## PASSAGE FOURNI
┌────────

Il tiendrait aujourd’hui de la pure posture introductive de déplorer le discrédit du premier XIXe siècle dans l’histoire politique et sociale, et de regretter qu’on ne le voit à tort que comme une parenthèse réactionnaire entre la Révolution française et l’avènement du suffrage universel masculin. Un nombre considérable de travaux a, depuis quelques décennies, montré combien ces années de monarchie constitutionnelle ont été riches de constructions politiques, d’innovations, au cœur d’une vie parlementaire en gestation, mais également à ses marges. Le livre de Vincent Robert apporte une nouvelle pierre à l’ouvrage et enrichit la connaissance de cette période post-révolutionnaire mais pré-démocratique, cet âge libéral où s’invente une modernité politique, où se défendent et se transforment les acquis de la Révolution française. Des banquets politiques on connaît bien sûr la campagne décisive de 1847-1848 pour la réforme électorale, prélude à la révolution de février qui débuta par l’interdiction du banquet du 12e arrondissement. Or l’ouvrage de V. Robert exhume d’autres campagnes et démontre combien le banquet eut une place centrale dans les répertoires d’actions politiques du début du siècle.

└────────

## OBJECTIF DE L'EXERCICE
Pouvez-vous réécrire sous forme de liste plus brève le paragraphe du passage ci-dessus qui commence par « Il tiendrait aujourd’hui », en conservant ses faits principaux ?

## ENREGISTREMENTS FOURNIS
┌────────

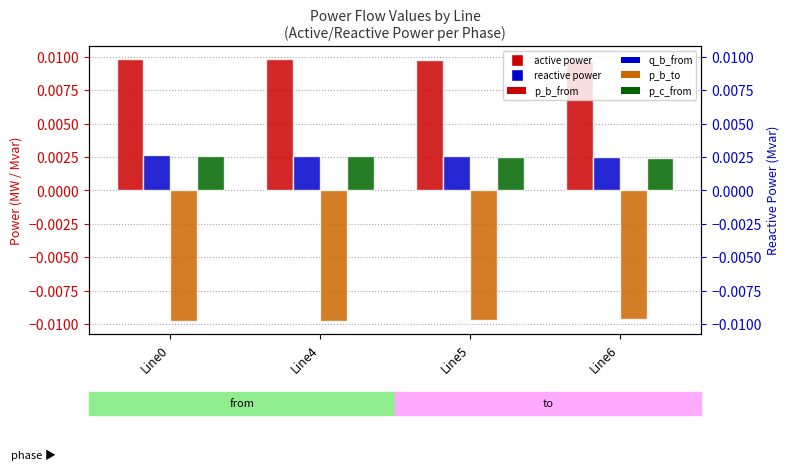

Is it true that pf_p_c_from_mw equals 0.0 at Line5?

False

└────────
┌────────

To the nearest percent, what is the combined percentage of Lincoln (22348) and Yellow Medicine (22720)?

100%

└────────

## RÉPONSE ATTENDUE
- Déplorer le discrédit du premier XIXe siècle, perçu comme une parenthèse réactionnaire entre la Révolution française et le suffrage universel masculin, relève aujourd’hui d’une simple posture introductive.
- Depuis quelques décennies, de nombreux travaux ont montré la richesse de ces années de monarchie constitutionnelle : constructions politiques et innovations au cœur d’une vie parlementaire en gestation, mais aussi à ses marges.
- Le livre de Vincent Robert enrichit la connaissance de cet âge libéral, post-révolutionnaire et pré-démocratique, où s’invente une modernité politique et où les acquis de la Révolution sont défendus et transformés.
- On connaît la campagne des banquets de 1847-1848 pour la réforme électorale, prélude à la révolution de février, qui débuta par l’interdiction du banquet du 12e arrondissement.
- L’ouvrage exhume d’autres campagnes et démontre la place centrale du banquet dans les répertoires d’actions politiques du début du siècle.